The Zilliqa Variation, a Blockchain Case Study

The Zilliqa blockchain application provides a good example for developers showing how the blockchain conceptual framework is different than specific blockchain implementations. It shows how to adapt the blockchain framework to fit the application.

Scalability has been one of the biggest issues for existing blockchain implementations. Zilliqa’s application offers a high-transaction rate blockchain platform. It can be used in other distributed applications to achieve ultra high transaction rates.

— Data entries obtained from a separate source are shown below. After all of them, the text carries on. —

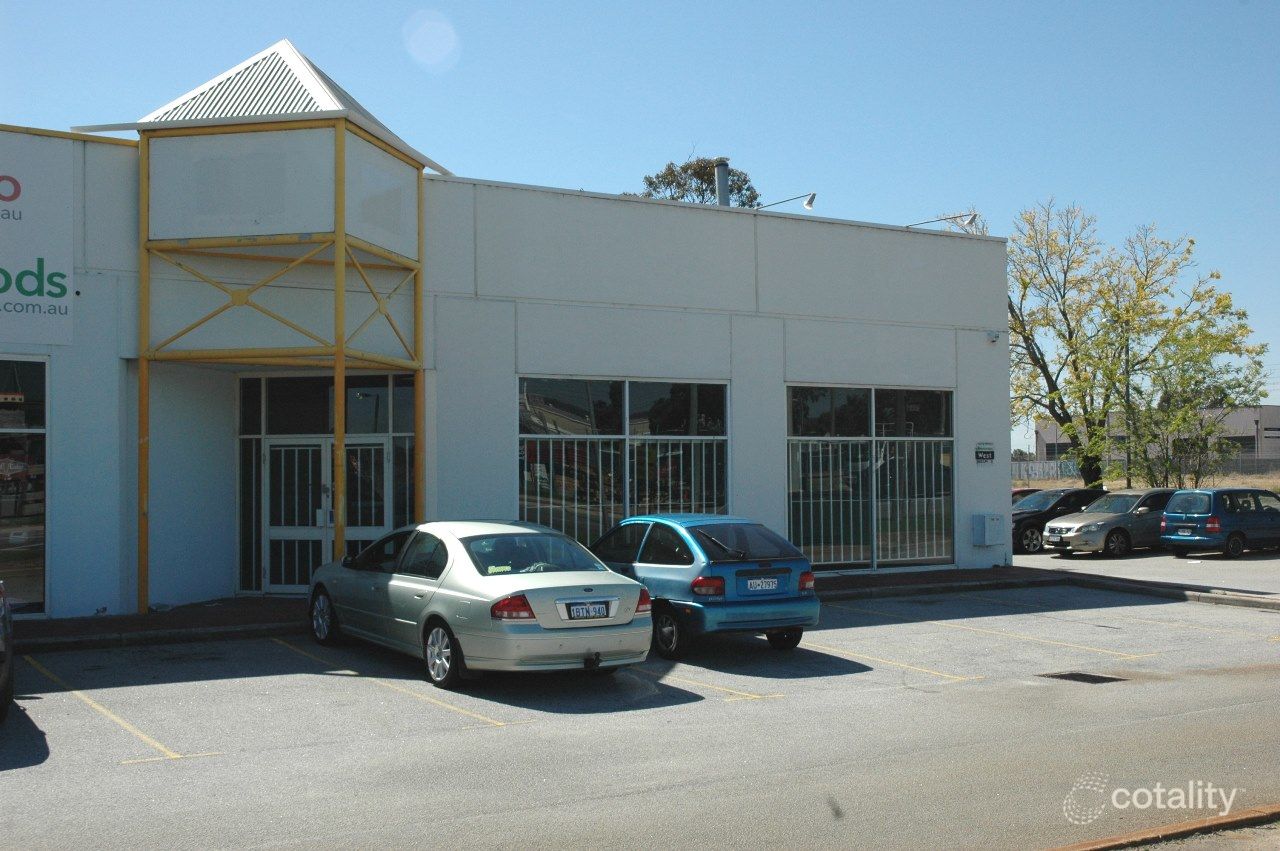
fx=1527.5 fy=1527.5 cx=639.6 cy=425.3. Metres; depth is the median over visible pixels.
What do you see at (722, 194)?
chimney pipe
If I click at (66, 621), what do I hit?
pavement
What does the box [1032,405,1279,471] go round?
distant building
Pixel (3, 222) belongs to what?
sign
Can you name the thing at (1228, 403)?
tree
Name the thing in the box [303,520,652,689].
silver sedan
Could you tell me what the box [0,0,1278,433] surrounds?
sky
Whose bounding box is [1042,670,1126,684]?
drain grate
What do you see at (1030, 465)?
fence
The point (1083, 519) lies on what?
gray car
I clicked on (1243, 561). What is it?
parking lot
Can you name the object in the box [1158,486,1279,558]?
blue car
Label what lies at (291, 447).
double door
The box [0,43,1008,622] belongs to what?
building
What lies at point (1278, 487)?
grass field
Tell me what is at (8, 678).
car
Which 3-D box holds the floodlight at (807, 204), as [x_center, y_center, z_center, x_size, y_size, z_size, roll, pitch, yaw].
[2.386,-3.617,25.323,0.624,0.490,0.777,1,-2,-31]
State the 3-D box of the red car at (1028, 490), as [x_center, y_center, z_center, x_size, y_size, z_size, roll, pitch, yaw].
[8.952,2.067,35.476,4.086,1.350,1.540,1,-2,-31]
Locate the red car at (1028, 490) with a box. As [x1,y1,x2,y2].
[1011,486,1044,503]
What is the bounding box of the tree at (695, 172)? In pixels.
[636,153,759,206]
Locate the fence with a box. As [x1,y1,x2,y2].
[1011,452,1279,485]
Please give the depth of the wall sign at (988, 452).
23.53 m
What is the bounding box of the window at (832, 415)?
[786,384,953,572]
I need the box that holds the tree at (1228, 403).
[1101,228,1275,487]
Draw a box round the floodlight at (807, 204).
[757,191,818,210]
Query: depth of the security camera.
23.73 m
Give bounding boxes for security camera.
[985,329,1001,343]
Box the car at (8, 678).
[0,581,14,720]
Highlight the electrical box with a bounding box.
[972,513,1003,545]
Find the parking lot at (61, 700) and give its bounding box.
[0,580,1279,850]
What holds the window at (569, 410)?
in the building at (1005, 375)
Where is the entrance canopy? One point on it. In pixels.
(339, 184)
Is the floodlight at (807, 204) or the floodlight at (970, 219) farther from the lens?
the floodlight at (970, 219)
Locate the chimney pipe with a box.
[714,159,730,206]
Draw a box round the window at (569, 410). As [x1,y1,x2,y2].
[517,375,728,548]
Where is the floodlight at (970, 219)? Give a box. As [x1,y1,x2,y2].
[909,212,978,229]
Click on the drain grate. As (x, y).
(1100, 678)
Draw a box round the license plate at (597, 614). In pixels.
[563,600,613,619]
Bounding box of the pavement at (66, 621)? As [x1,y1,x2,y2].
[4,565,1270,653]
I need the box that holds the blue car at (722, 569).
[588,514,822,659]
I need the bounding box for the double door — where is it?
[263,434,389,593]
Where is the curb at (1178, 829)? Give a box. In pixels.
[1046,806,1279,850]
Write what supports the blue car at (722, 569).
on the parking lot at (61, 700)
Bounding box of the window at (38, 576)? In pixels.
[0,357,49,615]
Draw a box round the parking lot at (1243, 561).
[1014,544,1279,596]
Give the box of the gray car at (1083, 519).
[1041,487,1179,558]
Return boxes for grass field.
[1011,466,1279,493]
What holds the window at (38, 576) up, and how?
in the building at (1005, 375)
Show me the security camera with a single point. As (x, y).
(993, 336)
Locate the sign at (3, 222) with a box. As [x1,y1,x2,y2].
[0,135,74,345]
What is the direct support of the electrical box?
attached to the building at (1005, 375)
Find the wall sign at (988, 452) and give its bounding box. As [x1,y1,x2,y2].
[975,441,994,462]
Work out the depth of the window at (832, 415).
23.26 m
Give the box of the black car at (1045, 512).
[1011,485,1108,553]
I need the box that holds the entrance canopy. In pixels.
[107,35,440,617]
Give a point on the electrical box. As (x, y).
(995, 534)
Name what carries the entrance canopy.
on the pavement at (66, 621)
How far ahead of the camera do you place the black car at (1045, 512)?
31.00 m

The transaction rate playing field

For reference here’s a rundown of the current transaction rate landscape:

The disparity between traditional payments companies and the Bitcoin and Ethereum blockchain implementations in this chart is staggering. Zilliqa is the first public blockchain implementation that will implement sharding to solve the slow transaction rate problem.

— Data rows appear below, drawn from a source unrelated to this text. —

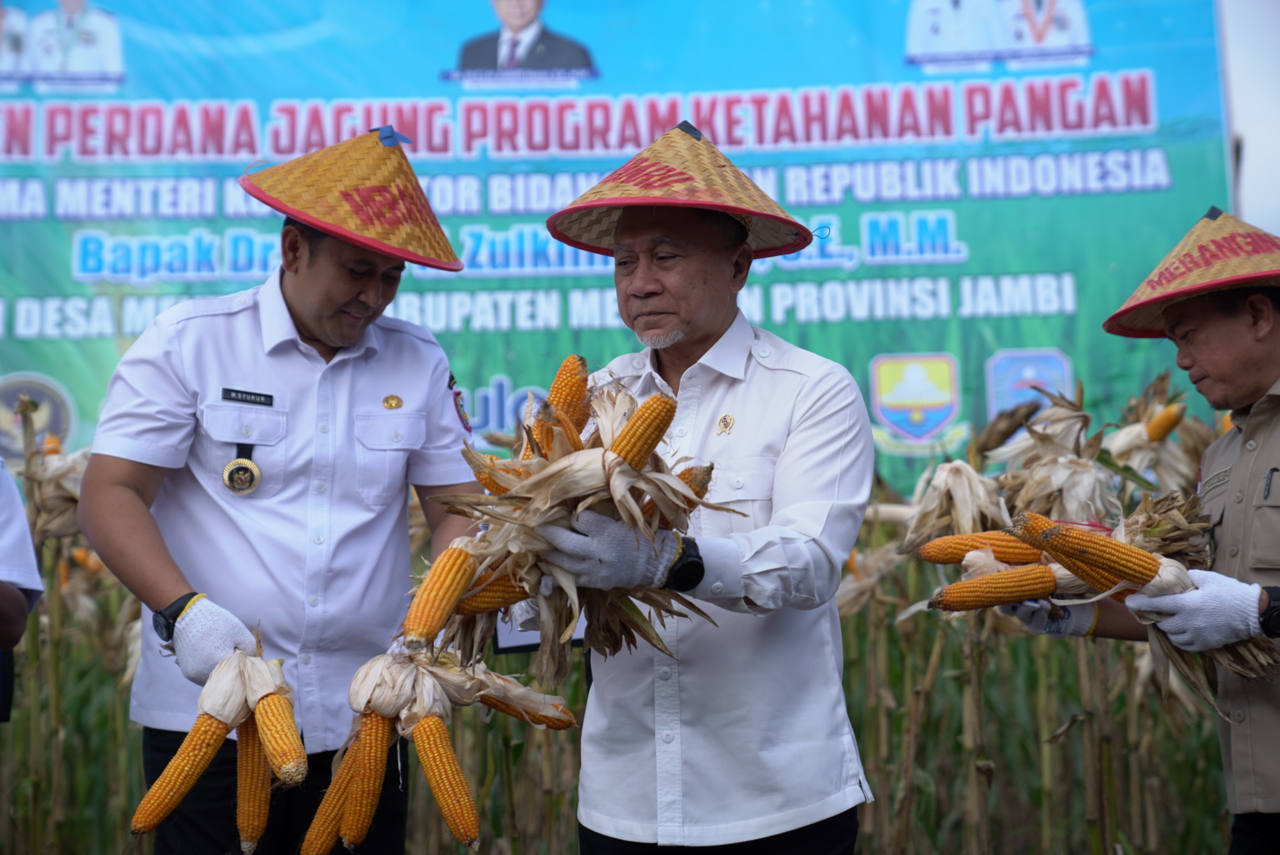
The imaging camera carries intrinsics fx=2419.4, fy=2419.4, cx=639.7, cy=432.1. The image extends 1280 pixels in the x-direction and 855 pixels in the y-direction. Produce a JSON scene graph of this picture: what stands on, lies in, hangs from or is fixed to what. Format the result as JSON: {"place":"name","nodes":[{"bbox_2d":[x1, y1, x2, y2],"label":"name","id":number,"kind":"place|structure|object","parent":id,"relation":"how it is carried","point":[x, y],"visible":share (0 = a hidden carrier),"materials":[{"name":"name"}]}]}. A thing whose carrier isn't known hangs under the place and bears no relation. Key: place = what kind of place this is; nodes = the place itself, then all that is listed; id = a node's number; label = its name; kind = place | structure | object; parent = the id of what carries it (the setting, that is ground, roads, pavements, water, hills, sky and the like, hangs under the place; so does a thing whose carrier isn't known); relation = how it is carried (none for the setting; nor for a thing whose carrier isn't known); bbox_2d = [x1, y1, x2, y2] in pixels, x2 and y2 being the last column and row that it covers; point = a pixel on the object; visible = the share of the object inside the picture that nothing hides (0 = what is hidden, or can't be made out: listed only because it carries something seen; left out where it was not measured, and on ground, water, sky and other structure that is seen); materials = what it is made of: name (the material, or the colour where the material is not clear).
{"place":"outdoors","nodes":[
{"label":"outdoors","id":0,"kind":"place"},
{"bbox_2d":[0,442,1261,854],"label":"corn field","id":1,"kind":"structure","parent":0,"point":[123,724],"materials":[{"name":"plant"}]},
{"bbox_2d":[0,457,43,719],"label":"person","id":2,"kind":"object","parent":1,"relation":"on","point":[9,594],"visible":0.93},
{"bbox_2d":[22,435,91,544],"label":"corn husk","id":3,"kind":"object","parent":1,"relation":"on","point":[68,495],"visible":0.58,"materials":[{"name":"beige plant"}]},
{"bbox_2d":[73,128,479,854],"label":"man","id":4,"kind":"object","parent":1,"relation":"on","point":[302,310],"visible":0.97},
{"bbox_2d":[129,710,234,837],"label":"corn cob","id":5,"kind":"object","parent":4,"relation":"in","point":[206,754],"visible":0.91,"materials":[{"name":"food"}]},
{"bbox_2d":[220,387,274,405],"label":"name tag","id":6,"kind":"object","parent":4,"relation":"attached to","point":[229,392],"visible":0.94,"materials":[{"name":"black plastic"}]},
{"bbox_2d":[234,715,271,851],"label":"corn cob","id":7,"kind":"object","parent":4,"relation":"in","point":[241,824],"visible":0.78,"materials":[{"name":"food"}]},
{"bbox_2d":[252,691,308,783],"label":"corn cob","id":8,"kind":"object","parent":4,"relation":"in","point":[299,747],"visible":0.85,"materials":[{"name":"food"}]},
{"bbox_2d":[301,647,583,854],"label":"corn bunch","id":9,"kind":"object","parent":4,"relation":"in","point":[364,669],"visible":0.68,"materials":[{"name":"food"}]},
{"bbox_2d":[298,737,361,854],"label":"corn cob","id":10,"kind":"object","parent":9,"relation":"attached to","point":[324,809],"visible":0.69,"materials":[{"name":"food"}]},
{"bbox_2d":[339,712,395,849],"label":"corn cob","id":11,"kind":"object","parent":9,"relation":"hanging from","point":[369,809],"visible":0.89,"materials":[{"name":"orange food"}]},
{"bbox_2d":[407,714,481,847],"label":"corn cob","id":12,"kind":"object","parent":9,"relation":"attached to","point":[424,737],"visible":0.96,"materials":[{"name":"food"}]},
{"bbox_2d":[469,681,578,730],"label":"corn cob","id":13,"kind":"object","parent":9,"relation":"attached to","point":[524,717],"visible":0.62,"materials":[{"name":"food"}]},
{"bbox_2d":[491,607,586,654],"label":"sign","id":14,"kind":"object","parent":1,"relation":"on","point":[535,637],"visible":0.22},
{"bbox_2d":[0,0,1231,494],"label":"banner","id":15,"kind":"object","parent":1,"relation":"on","point":[1003,345],"visible":0.66,"materials":[{"name":"blue plastic"}]},
{"bbox_2d":[901,459,1005,548],"label":"corn husk","id":16,"kind":"object","parent":1,"relation":"on","point":[962,495],"visible":0.75,"materials":[{"name":"beige plant"}]},
{"bbox_2d":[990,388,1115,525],"label":"corn husks","id":17,"kind":"object","parent":1,"relation":"on","point":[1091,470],"visible":0.66,"materials":[{"name":"beige plant"}]},
{"bbox_2d":[1098,369,1204,493],"label":"corn cob","id":18,"kind":"object","parent":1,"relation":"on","point":[1121,442],"visible":0.51,"materials":[{"name":"food"}]},
{"bbox_2d":[1218,0,1279,233],"label":"sky","id":19,"kind":"structure","parent":0,"point":[1251,153],"materials":[{"name":"white"}]},
{"label":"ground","id":20,"kind":"structure","parent":0},
{"bbox_2d":[522,121,875,854],"label":"man","id":21,"kind":"object","parent":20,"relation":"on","point":[687,292],"visible":0.96},
{"bbox_2d":[451,568,533,615],"label":"corn cob","id":22,"kind":"object","parent":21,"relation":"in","point":[479,602],"visible":0.42,"materials":[{"name":"food"}]},
{"bbox_2d":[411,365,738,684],"label":"bunch","id":23,"kind":"object","parent":21,"relation":"in","point":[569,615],"visible":0.6,"materials":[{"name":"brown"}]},
{"bbox_2d":[402,540,483,647],"label":"corn cob","id":24,"kind":"object","parent":23,"relation":"on","point":[440,615],"visible":0.82,"materials":[{"name":"food"}]},
{"bbox_2d":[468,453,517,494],"label":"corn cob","id":25,"kind":"object","parent":23,"relation":"on","point":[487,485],"visible":0.28,"materials":[{"name":"food"}]},
{"bbox_2d":[535,355,591,455],"label":"corn cob","id":26,"kind":"object","parent":23,"relation":"in","point":[559,398],"visible":0.65,"materials":[{"name":"orange food"}]},
{"bbox_2d":[607,391,680,471],"label":"corn cob","id":27,"kind":"object","parent":23,"relation":"in","point":[654,420],"visible":0.64,"materials":[{"name":"food"}]},
{"bbox_2d":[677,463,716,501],"label":"corn cob","id":28,"kind":"object","parent":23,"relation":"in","point":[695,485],"visible":0.33,"materials":[{"name":"food"}]},
{"bbox_2d":[1025,209,1279,854],"label":"man","id":29,"kind":"object","parent":20,"relation":"on","point":[1259,380],"visible":0.95},
{"bbox_2d":[917,530,1043,565],"label":"corn cob","id":30,"kind":"object","parent":29,"relation":"in","point":[945,539],"visible":0.7,"materials":[{"name":"food"}]},
{"bbox_2d":[928,564,1057,611],"label":"corn cob","id":31,"kind":"object","parent":29,"relation":"in","point":[1022,594],"visible":0.92,"materials":[{"name":"food"}]},
{"bbox_2d":[1017,511,1161,589],"label":"corn cob","id":32,"kind":"object","parent":29,"relation":"in","point":[1145,574],"visible":0.89,"materials":[{"name":"food"}]},
{"bbox_2d":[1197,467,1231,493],"label":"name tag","id":33,"kind":"object","parent":29,"relation":"attached to","point":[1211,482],"visible":0.71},
{"bbox_2d":[1260,466,1278,501],"label":"pen","id":34,"kind":"object","parent":29,"relation":"in","point":[1268,489],"visible":0.94,"materials":[{"name":"black"}]}
]}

Sharding to up throughput capacity

Sharding will allow for linear scaling as the Zilliqa blockchain grows in size. To shard, in this instance, means to take an entire pool of nodes and dynamically assign each node in such a way as to form sub pools of nodes.

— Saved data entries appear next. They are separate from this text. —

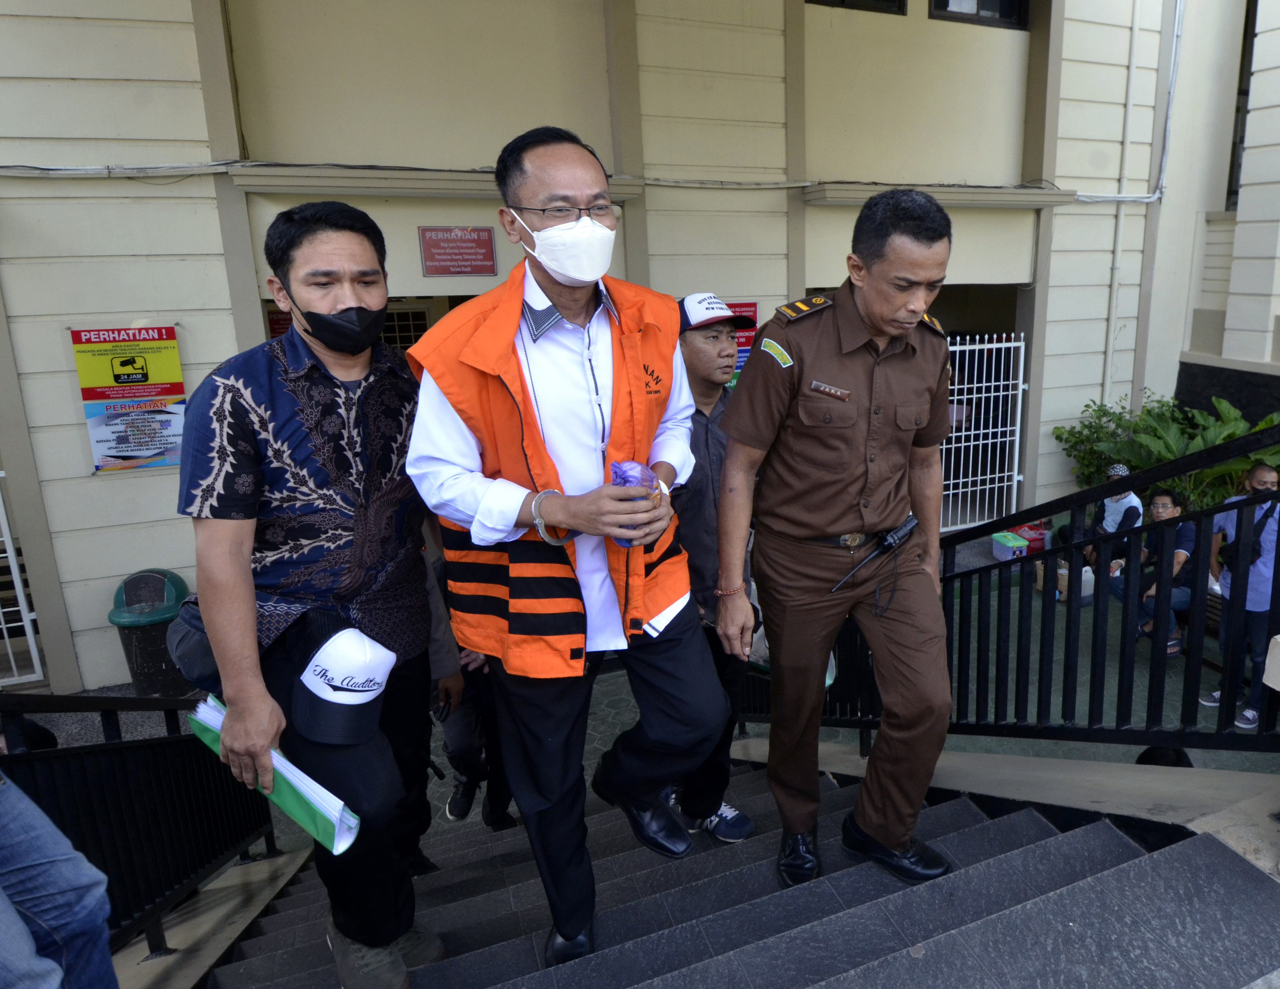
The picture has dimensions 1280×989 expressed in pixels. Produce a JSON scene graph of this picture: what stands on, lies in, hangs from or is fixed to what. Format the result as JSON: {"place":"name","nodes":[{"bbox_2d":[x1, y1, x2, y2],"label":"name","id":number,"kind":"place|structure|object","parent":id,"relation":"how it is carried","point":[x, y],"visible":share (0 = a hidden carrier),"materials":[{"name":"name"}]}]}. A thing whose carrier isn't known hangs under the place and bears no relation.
{"place":"outdoors","nodes":[
{"label":"outdoors","id":0,"kind":"place"},
{"bbox_2d":[0,0,1279,704],"label":"building","id":1,"kind":"structure","parent":0,"point":[66,408],"materials":[{"name":"paint"}]},
{"bbox_2d":[0,471,46,683],"label":"white gate","id":2,"kind":"structure","parent":1,"relation":"attached to","point":[14,669],"materials":[{"name":"white metal"}]},
{"bbox_2d":[68,323,187,472],"label":"poster","id":3,"kind":"object","parent":1,"relation":"attached to","point":[170,349],"visible":0.96,"materials":[{"name":"paper"}]},
{"bbox_2d":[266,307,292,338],"label":"red sign","id":4,"kind":"object","parent":1,"relation":"attached to","point":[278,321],"visible":0.19,"materials":[{"name":"red"}]},
{"bbox_2d":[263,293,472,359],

Each sub-pool of servers, or shard, works collaboratively to divide the work and create consensus on validity of transactions.

Blockchain scalability problems result from adding more nodes to a network. The more nodes you have in one large monolithic pool, the harder and slower it is to reach consensus.

Cut down the number of nodes that would have been in the one large pool by assigning to sub-pools, and consensus speeds up dramatically. Additionally, the nodes are compensated more equitably as payment is to all nodes in a shard.

Proof of Work (PoW) is not the answer to scale

Proof of Work is one of the reasons why mining has become such an integral part of some cryptocurrency blockchains. Proof of Work becomes increasingly costly and remains a barrier to scaling transaction rates.

PoW (proof of work) is not the answer. It is only used to defeat sybil attacks and not for consensus. Eliminating PoW as a requirement in a blockchain implementation results in much lower computation requirements.

How Zilliqa scales

Zilliqa has demonstrated 1,750 transactions/second with 4 shards of 2,400 total nodes and expects to be able to deliver 10,000 transaction/second with 10,000 total nodes.

Zilliqa implements a hybrid consensus protocol to grow the network’s throughput with every ~600 new nodes that join. That allows Zilliqa’s throughput to increase by dividing the work, at least on paper.

Zilliqa is also developing and implementing smart contract support that will be compatible with many of the existing smart contract protocols, but not all. To implement smart contracts on the shard architecture requires design and protocol accommodations that some older smart contract designs do not support.

It will be interesting to watch Zilliqa to see what they can achieve and how it might be adopted for real-world applications.